闲话 燕子,飞在远近之间

 

待着,飞翔在远近之间;盼归,念想在远近之间。藉由燕子,人,大可作如是观。...



待着,飞翔在远近之间;盼归,念想在远近之间。藉由燕子,人生,亦可作如是观。



曾经潜心留意过上世纪最后十年的民谣创作。有艾敬,辽宁女子,抱了吉他,低低地唱:有一只燕子在空中流浪,它找不到自己回归的故乡……



小艾低吟浅唱的光景,才28岁,时间是1997年。

那时候,我潜伏在湖南某城,看几位好友跃跃欲试地组建摇滚乐队。文是其一,惜乎这厮不能原创,我小鄙视之。但随了他,对当时的国内歌坛了如指掌,日日里,听不同创作,也极受用。非原创,不达人!艾敬可以,她作《我的1997》《流浪的燕子》,你唱你心,真心比麦姐有才。于是,艾敬大火,再淡出,再沉寂很多年。

#####

* **简短任务 1**
燕子随笔里提到,艾敬低吟浅唱的那一年,她多大年纪?
* **简短任务 2**
请从燕子随笔的最后一句之后接着往下写。
后面的数据另成一份材料,与燕子随笔无关。

* **记录数据**
#####

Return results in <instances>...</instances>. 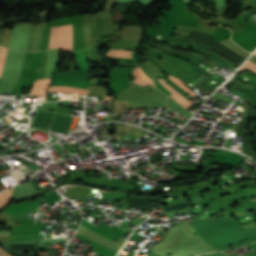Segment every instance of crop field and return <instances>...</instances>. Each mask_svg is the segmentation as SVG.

#####

* **参考答案 1**
她当时才28岁。

* **参考答案 2**
▲ 艾敬和她的装置艺术
期间,艾敬上凤凰卫视的“锵锵三人行”,铁嘴窦,阴性,损人不打草稿。大约,胖老板刘长乐没有告诫窦“好男不与女斗”,窦文涛老师专使绊子,所向无敌。“锵锵”对话,让型男腾格尔给败下阵来,接着是女汉子宁静被侃得血本无归(大意是,窦先拿许的年龄开玩笑,宁说我就欣赏现在的自己,窦发话“我现在去参加同学会,看当年的女同学怎么看像自己的妈。你说自己的美,是美学意义上的,和劳动着的农夫一样美”……)。

艾敬啥表现的呢?窦发招:“艾敬呐,女人就是一枚果子啊!”怎么着,窦老师,想直接就啃了不是?艾姑娘不错,波澜不惊地接茬:“如果,女人只是一枚果子,我愿做一枚坚果。”精彩!见招拆招。

自此,我看好艾敬。她知道燕子“找不到自己落脚的地方”,她看出燕子“在空中流浪”,她牵挂“有谁看见它去向”,她说自己很“心中惆怅”……



燕子并不流浪。又是一年春光暖,燕子们循着自身的定位系统,飞过几千里,告别南海,坚毅北返。


▲「去岁辞巢别近邻,今来空讶草堂新。 花开对语应相问,不是村中旧主人。」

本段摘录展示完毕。